Find some of the best tips to follow for how to discover medical billing errors and to improve your understanding of medical and hospital bills.

  • The first, and probably most important step to follow, is you need to ask for an itemized billing statement of all your charges. All hospitals, doctors, and other health- care providers will provide you with, upon request, an itemized hospital or medical bill that will detail the charges for all the individual procedures, tests, supplies, medications, and services.
     
  • Closely review your medical bills for services, medications, or anything else that was never received. In other words, make sure that you received every treatment, service, and medication that you were billed for. Throughout the course of your hospital visit or medical service, you need to keep a log of your treatments received, or if you can’t do this, then ask a friend or family member to this while you are in the hospital.
     
  • Be on the lookout for duplicate billing: Ensure you have not been charged twice for the same medical service, supply, or prescription drugs.
     
  • An outside resource can help. For how to help decipher the coding on your medical bill, use you may want to use a third party website. Try www.online-medical-dictionary .org, which is a free medical dictionary.
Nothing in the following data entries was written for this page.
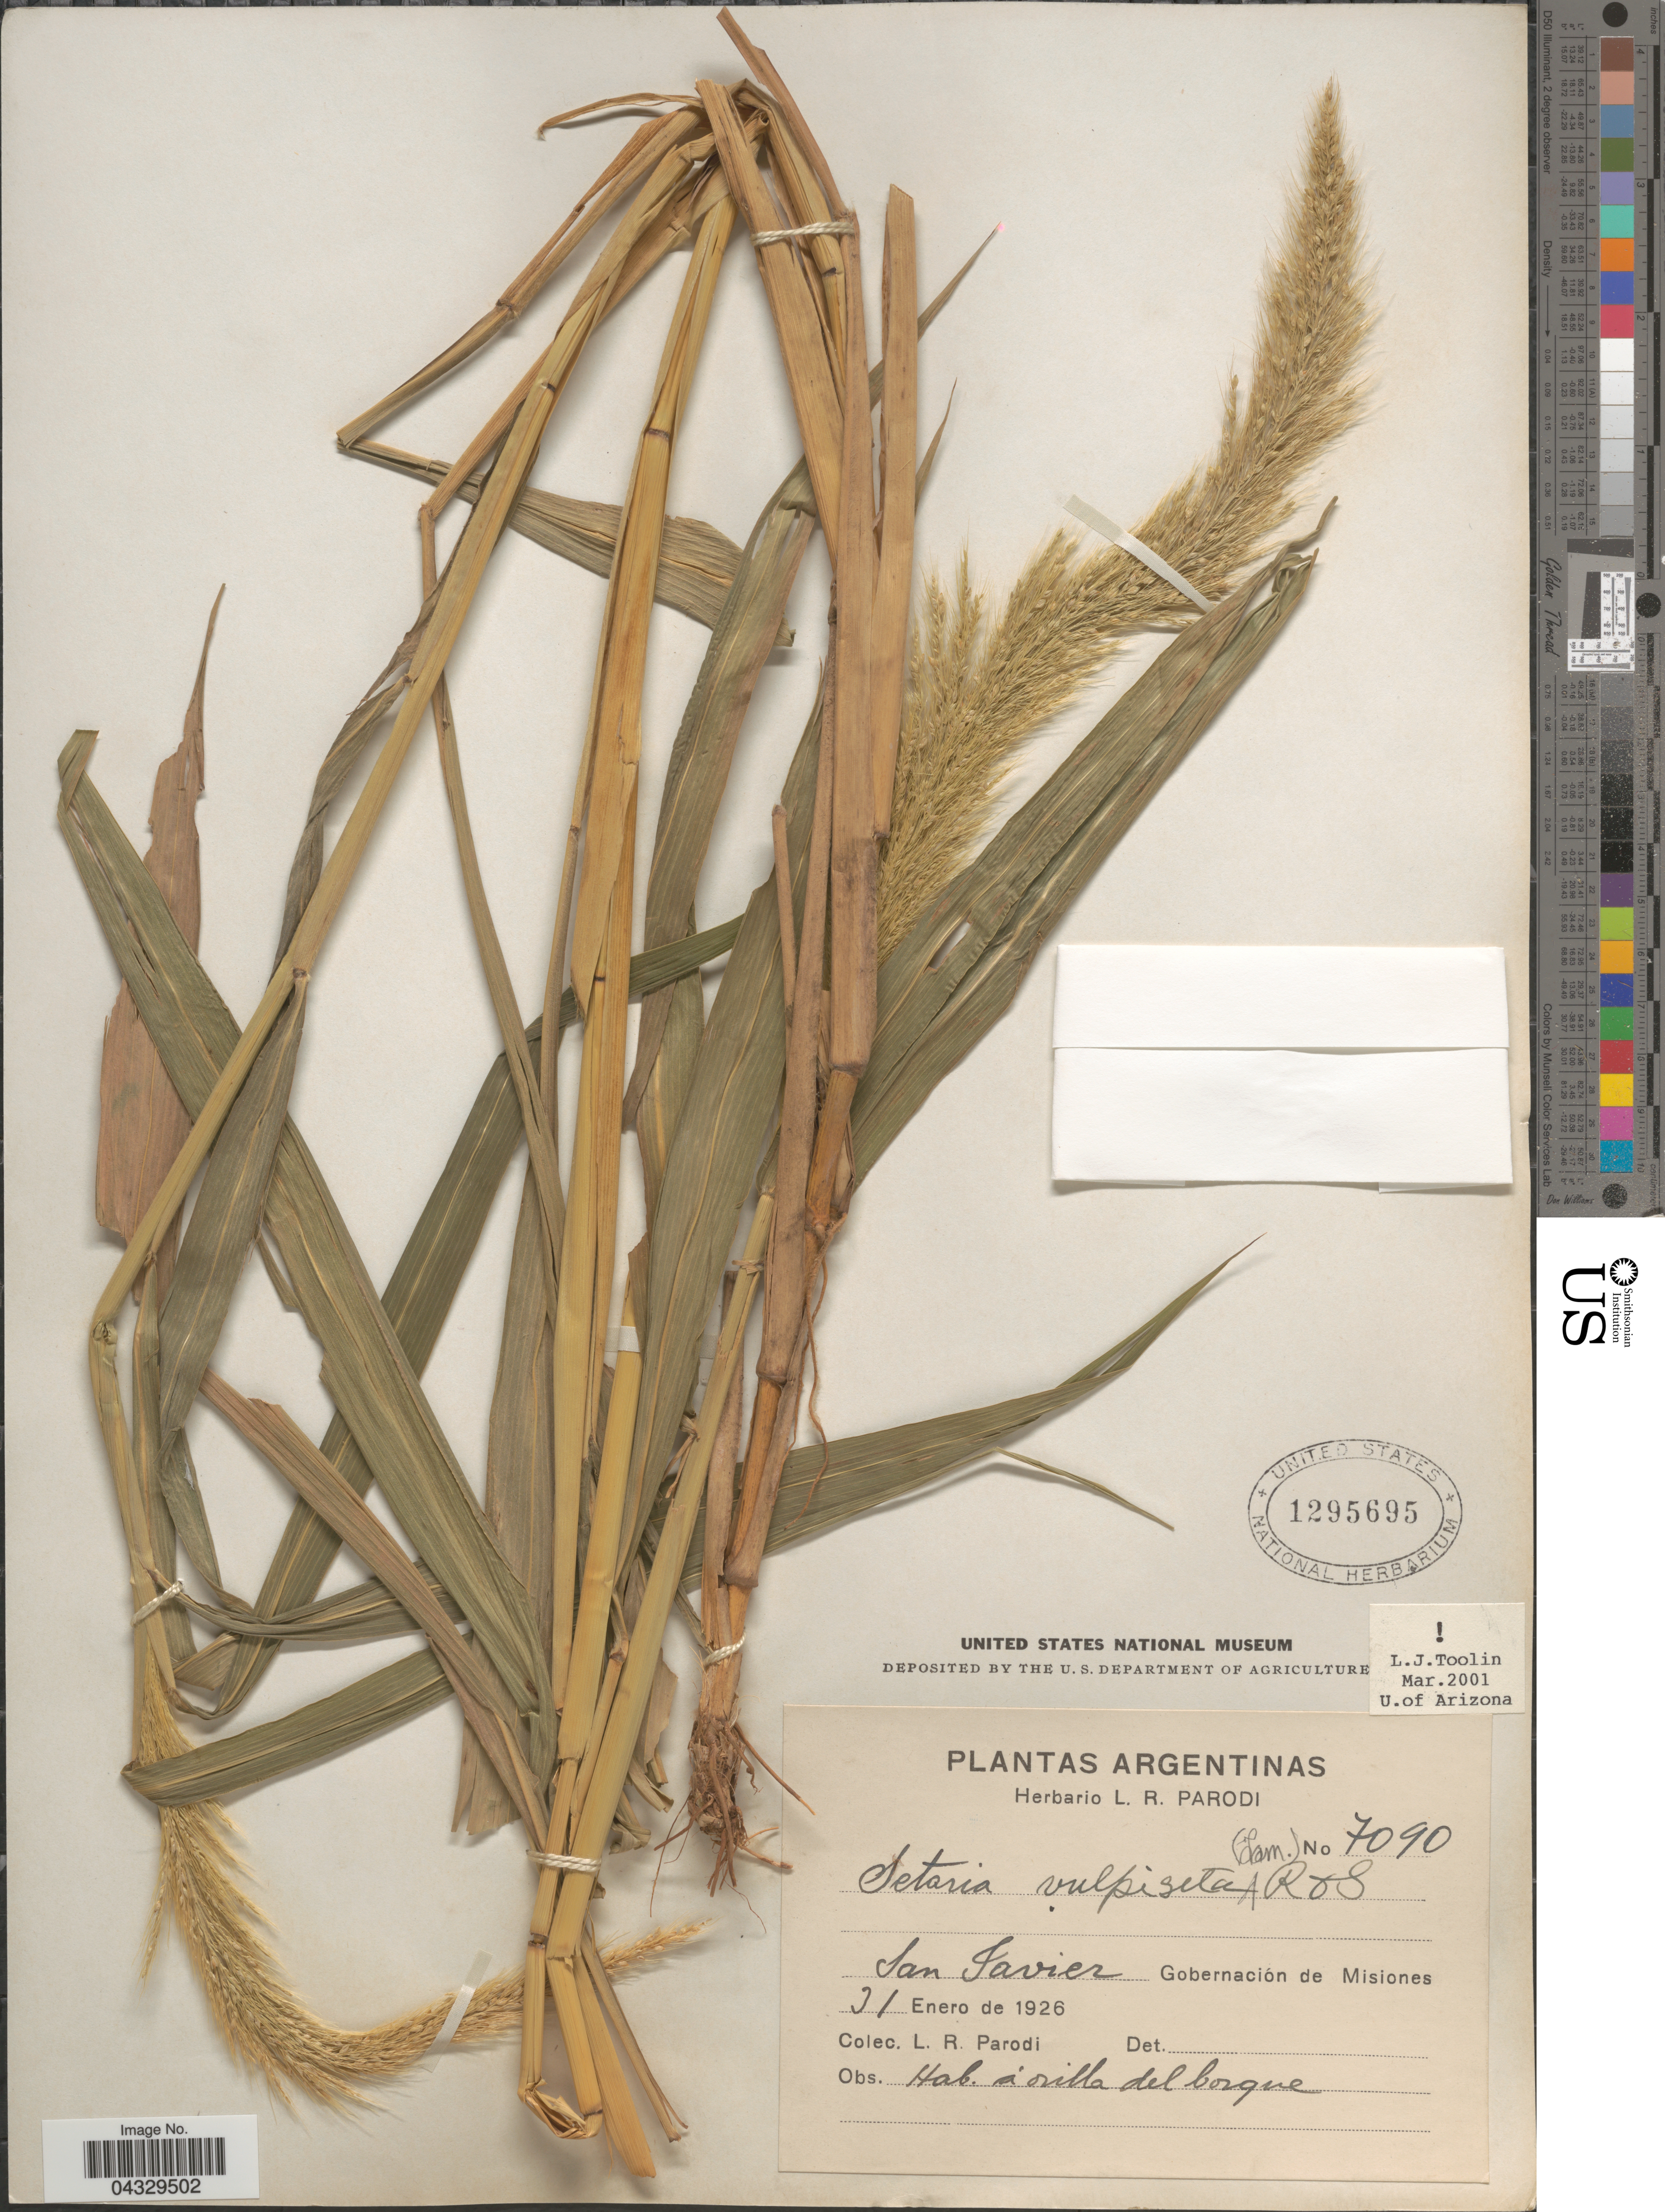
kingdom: Plantae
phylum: Tracheophyta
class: Liliopsida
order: Poales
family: Poaceae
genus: Setaria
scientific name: Setaria vulpiseta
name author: (Lam.) Roem. & Schult.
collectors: L. R. Parodi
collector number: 7090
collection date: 1926-01-31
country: Argentina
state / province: Misiones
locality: San Javier Gobernación de Misiones.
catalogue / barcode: US 1295695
If you need information about a laboratory test or procedure and why it was needed, go to www.labtestsonline.org.

 

 

 

 

  • Look into whether a medical bill advocate can help. They will review your bills and only charged you a percent of any savings they find. More.
     
  • Another not so well known tip to find a medical billing error is to compare the explanation of benefits provided with the billing statements you received. Then be sure to cross-check the health insurance company's explanation of benefits statements with those itemized bills that you received from the doctors and hospital.
     
  • Watch for upcoding on your bills, which is when sometimes charges on your medical bills can be inflated. This can occur when your doctor prescribes a generic prescription drug, but the medical bill has you paying for a more expensive, brand-name drug you didn't receive.
     
  • As simple as this may sound, verify the dates of your hospital stay, as sometimes you can be charged for extra hours or days! You need to verify the dates of both your admission and discharge from the facility, and be sure you were not charged for the discharge day as most hospitals have it as their standard process that they will charge you for your admission day, but not the day you were discharged.
     
  • Ensure you were not charged for canceled work. If your medical provider or doctor ordered for you, then subsequently canceled a service, or a test, or some other item that maybe you weren't able to get because you were too ill, or equipment failure, make sure you weren't charged for the canceled service.
     
  • Look into whether a charity or other organization can help you with paying for medical bills or health care services. Some of these organization have assistance they can provide. Continue.
     
  • Closely examine your operating and hospital room charges. For example, if you were in a semi-private hospital room, ensure you were not charged a higher price for a private room. Or maybe you did ask for a semi-private room but one wasn't available for you, so ensure you were not charged anyway for that private room. Also, make sure you weren't charged, or double billed, for more medication than anesthesiologist records show you received in the operating room, and ensure the same with other drugs in the  hospital room.